Data entries:
▼

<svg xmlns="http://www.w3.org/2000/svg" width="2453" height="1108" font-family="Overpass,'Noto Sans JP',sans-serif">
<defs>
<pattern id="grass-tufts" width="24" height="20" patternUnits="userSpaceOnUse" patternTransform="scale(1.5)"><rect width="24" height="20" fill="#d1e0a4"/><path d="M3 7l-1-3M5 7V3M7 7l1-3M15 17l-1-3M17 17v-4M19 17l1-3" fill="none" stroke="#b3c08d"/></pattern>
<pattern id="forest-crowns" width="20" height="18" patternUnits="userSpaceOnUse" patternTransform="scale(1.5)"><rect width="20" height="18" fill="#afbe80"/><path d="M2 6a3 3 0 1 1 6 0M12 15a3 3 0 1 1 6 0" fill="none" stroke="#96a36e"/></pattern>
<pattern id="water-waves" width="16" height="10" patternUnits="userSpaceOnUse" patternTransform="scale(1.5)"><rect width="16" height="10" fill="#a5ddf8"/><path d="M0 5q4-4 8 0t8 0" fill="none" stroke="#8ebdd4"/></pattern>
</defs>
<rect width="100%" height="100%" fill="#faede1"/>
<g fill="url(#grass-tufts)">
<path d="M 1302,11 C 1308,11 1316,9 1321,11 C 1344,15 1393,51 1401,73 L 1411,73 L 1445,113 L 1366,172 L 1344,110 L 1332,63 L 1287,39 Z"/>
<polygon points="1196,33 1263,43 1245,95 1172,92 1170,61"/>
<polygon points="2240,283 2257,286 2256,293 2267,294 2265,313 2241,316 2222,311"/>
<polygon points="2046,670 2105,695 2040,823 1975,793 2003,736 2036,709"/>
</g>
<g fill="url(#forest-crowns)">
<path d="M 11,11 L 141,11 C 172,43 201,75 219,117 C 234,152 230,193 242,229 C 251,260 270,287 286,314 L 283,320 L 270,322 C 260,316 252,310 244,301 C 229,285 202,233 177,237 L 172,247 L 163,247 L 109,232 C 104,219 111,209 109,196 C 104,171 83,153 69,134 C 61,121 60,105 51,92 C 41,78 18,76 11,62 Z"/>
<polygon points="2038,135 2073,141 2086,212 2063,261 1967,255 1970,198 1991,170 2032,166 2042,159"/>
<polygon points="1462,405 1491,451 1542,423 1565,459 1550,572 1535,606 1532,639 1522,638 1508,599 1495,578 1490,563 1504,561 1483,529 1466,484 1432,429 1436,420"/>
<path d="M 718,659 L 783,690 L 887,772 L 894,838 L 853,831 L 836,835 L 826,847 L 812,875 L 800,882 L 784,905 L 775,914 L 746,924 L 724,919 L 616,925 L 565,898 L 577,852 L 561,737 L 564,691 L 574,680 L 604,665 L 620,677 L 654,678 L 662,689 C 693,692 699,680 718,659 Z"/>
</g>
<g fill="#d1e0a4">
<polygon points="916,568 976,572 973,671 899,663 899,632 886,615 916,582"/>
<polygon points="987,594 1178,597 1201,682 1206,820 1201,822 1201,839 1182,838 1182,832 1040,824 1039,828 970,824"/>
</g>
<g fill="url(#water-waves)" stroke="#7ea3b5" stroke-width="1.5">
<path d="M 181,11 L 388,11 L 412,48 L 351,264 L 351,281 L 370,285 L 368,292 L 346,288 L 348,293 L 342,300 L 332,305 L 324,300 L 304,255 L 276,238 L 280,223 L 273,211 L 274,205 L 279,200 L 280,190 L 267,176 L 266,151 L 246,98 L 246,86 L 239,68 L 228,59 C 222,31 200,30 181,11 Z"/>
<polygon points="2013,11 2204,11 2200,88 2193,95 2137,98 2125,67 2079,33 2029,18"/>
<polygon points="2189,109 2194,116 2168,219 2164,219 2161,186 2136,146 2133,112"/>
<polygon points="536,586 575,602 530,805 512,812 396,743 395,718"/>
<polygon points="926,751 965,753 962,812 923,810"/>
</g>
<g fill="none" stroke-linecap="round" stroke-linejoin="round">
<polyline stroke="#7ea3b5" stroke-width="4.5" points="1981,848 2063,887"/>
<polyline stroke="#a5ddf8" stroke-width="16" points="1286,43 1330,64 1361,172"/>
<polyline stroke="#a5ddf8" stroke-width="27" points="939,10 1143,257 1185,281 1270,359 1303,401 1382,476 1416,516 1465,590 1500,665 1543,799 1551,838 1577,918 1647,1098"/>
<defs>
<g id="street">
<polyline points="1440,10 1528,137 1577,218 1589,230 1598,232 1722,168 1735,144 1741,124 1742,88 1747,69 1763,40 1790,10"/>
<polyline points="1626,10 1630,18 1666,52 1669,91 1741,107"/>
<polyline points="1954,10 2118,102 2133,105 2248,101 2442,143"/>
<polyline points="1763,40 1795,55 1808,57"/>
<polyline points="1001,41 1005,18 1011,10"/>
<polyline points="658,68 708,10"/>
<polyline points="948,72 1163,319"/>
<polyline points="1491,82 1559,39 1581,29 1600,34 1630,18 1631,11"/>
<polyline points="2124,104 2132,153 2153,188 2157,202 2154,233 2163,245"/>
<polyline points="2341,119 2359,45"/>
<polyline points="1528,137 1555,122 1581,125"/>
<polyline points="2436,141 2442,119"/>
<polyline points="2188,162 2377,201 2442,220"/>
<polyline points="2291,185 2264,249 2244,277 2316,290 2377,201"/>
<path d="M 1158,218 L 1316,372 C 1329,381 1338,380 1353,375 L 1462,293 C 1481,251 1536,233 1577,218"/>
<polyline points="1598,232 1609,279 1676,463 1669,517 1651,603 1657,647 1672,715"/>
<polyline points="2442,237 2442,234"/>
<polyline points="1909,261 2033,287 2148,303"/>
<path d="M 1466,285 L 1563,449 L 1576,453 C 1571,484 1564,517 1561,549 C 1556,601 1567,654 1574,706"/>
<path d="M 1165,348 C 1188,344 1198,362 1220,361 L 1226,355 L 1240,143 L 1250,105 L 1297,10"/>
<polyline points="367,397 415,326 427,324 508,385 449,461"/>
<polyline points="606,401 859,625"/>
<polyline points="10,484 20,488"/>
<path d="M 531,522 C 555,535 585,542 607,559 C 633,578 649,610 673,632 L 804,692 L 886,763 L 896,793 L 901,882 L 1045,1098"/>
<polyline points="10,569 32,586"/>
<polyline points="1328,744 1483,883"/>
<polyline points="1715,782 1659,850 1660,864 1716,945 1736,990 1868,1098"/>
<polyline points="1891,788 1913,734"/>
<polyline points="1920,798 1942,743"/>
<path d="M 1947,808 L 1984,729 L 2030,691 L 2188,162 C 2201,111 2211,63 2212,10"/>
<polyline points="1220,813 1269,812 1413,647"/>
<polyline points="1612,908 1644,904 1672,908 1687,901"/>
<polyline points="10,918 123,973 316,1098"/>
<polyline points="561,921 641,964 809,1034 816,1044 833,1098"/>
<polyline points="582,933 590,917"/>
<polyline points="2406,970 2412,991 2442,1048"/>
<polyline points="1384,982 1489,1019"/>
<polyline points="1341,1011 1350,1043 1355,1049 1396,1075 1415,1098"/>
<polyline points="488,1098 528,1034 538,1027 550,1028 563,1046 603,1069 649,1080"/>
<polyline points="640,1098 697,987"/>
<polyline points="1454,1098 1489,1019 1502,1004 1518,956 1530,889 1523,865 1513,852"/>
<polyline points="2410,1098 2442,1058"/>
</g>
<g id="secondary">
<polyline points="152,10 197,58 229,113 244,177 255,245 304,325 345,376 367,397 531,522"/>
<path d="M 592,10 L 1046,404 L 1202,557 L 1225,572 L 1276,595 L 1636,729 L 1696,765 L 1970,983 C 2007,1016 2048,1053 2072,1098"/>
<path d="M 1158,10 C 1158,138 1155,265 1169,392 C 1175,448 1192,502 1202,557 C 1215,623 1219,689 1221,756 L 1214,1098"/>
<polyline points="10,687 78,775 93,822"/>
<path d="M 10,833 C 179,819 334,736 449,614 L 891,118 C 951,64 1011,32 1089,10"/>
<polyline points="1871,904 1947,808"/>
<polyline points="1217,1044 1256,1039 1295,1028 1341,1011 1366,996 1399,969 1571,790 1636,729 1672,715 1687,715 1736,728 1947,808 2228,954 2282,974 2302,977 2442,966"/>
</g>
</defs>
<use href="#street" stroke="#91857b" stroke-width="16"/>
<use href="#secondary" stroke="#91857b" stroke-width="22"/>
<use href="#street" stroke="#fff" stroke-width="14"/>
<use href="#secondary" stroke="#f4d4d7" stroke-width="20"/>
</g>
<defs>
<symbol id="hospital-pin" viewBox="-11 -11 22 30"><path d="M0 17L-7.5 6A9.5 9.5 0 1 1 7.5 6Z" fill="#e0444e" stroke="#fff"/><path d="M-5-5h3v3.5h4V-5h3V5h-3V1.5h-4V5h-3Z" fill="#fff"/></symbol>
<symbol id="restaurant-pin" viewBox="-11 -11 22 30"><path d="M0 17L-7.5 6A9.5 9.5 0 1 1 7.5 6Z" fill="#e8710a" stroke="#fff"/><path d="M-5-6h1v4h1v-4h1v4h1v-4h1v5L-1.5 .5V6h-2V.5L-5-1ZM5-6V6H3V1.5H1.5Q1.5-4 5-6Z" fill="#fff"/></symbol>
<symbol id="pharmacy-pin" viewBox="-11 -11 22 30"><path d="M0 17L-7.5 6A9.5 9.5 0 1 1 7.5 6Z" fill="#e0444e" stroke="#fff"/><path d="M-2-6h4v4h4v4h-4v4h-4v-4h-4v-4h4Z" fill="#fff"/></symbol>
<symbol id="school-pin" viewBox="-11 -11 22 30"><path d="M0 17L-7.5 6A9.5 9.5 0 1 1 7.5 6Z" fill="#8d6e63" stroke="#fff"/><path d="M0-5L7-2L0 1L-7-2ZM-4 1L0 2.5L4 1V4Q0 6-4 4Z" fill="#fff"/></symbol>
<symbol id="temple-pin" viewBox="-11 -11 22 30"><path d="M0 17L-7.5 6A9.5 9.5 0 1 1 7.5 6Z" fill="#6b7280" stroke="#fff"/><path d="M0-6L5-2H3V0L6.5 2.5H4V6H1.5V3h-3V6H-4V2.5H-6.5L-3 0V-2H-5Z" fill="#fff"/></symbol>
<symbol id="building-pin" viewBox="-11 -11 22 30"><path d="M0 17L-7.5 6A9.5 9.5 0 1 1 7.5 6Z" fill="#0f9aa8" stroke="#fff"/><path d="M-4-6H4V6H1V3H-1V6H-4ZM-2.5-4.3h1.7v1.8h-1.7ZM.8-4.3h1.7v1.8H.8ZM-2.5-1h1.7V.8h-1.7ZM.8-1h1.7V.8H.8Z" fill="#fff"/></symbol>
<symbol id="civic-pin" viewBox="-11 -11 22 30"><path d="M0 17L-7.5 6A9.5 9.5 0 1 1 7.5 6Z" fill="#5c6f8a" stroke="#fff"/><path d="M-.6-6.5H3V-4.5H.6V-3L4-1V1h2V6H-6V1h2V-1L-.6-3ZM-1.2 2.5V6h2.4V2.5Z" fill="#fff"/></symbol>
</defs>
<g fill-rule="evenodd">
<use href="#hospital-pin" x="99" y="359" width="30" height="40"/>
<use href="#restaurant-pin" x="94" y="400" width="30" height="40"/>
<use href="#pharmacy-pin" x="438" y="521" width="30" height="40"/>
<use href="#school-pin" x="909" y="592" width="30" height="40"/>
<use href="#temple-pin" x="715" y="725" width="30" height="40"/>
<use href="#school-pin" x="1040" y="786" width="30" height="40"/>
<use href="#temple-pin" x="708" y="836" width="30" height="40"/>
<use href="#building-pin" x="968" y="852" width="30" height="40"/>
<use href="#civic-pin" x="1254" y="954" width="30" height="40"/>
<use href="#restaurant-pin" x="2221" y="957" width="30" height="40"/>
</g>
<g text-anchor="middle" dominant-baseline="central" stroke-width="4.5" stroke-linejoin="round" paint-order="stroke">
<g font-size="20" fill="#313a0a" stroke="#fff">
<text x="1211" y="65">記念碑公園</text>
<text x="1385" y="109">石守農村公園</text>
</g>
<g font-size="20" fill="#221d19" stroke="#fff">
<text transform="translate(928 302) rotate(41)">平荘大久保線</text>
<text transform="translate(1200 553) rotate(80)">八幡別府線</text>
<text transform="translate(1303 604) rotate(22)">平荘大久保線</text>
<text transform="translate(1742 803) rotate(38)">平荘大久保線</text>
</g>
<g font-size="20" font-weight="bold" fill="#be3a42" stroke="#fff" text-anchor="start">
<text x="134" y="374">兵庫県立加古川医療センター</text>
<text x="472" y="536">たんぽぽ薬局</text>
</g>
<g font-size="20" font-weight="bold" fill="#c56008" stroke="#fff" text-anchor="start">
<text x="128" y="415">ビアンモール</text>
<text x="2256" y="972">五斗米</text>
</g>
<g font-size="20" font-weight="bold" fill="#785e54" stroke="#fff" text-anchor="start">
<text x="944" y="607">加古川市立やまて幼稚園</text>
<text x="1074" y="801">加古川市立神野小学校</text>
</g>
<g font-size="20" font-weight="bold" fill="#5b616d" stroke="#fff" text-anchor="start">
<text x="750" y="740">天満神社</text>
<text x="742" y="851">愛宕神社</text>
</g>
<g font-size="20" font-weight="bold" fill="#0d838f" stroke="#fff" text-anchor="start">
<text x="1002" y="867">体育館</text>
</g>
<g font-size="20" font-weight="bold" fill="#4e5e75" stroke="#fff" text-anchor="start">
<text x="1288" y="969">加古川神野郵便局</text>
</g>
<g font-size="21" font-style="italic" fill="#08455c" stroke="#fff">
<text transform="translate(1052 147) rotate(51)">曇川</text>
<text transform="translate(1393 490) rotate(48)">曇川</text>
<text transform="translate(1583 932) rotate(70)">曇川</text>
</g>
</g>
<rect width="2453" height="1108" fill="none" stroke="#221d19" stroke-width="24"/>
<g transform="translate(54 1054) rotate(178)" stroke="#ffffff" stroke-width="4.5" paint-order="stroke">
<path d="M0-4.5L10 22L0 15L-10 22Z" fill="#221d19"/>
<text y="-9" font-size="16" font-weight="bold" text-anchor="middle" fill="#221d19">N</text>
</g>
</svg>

▲

→ Brief:
Return the span of lines in the data above that opens at the line with "1263,43 1245,95 1172,92" and closes at the line with "11,11 L 141,11", exactly, ends included, nothing else.

→ Answer section:
<polygon points="1196,33 1263,43 1245,95 1172,92 1170,61"/>
<polygon points="2240,283 2257,286 2256,293 2267,294 2265,313 2241,316 2222,311"/>
<polygon points="2046,670 2105,695 2040,823 1975,793 2003,736 2036,709"/>
</g>
<g fill="url(#forest-crowns)">
<path d="M 11,11 L 141,11 C 172,43 201,75 219,117 C 234,152 230,193 242,229 C 251,260 270,287 286,314 L 283,320 L 270,322 C 260,316 252,310 244,301 C 229,285 202,233 177,237 L 172,247 L 163,247 L 109,232 C 104,219 111,209 109,196 C 104,171 83,153 69,134 C 61,121 60,105 51,92 C 41,78 18,76 11,62 Z"/>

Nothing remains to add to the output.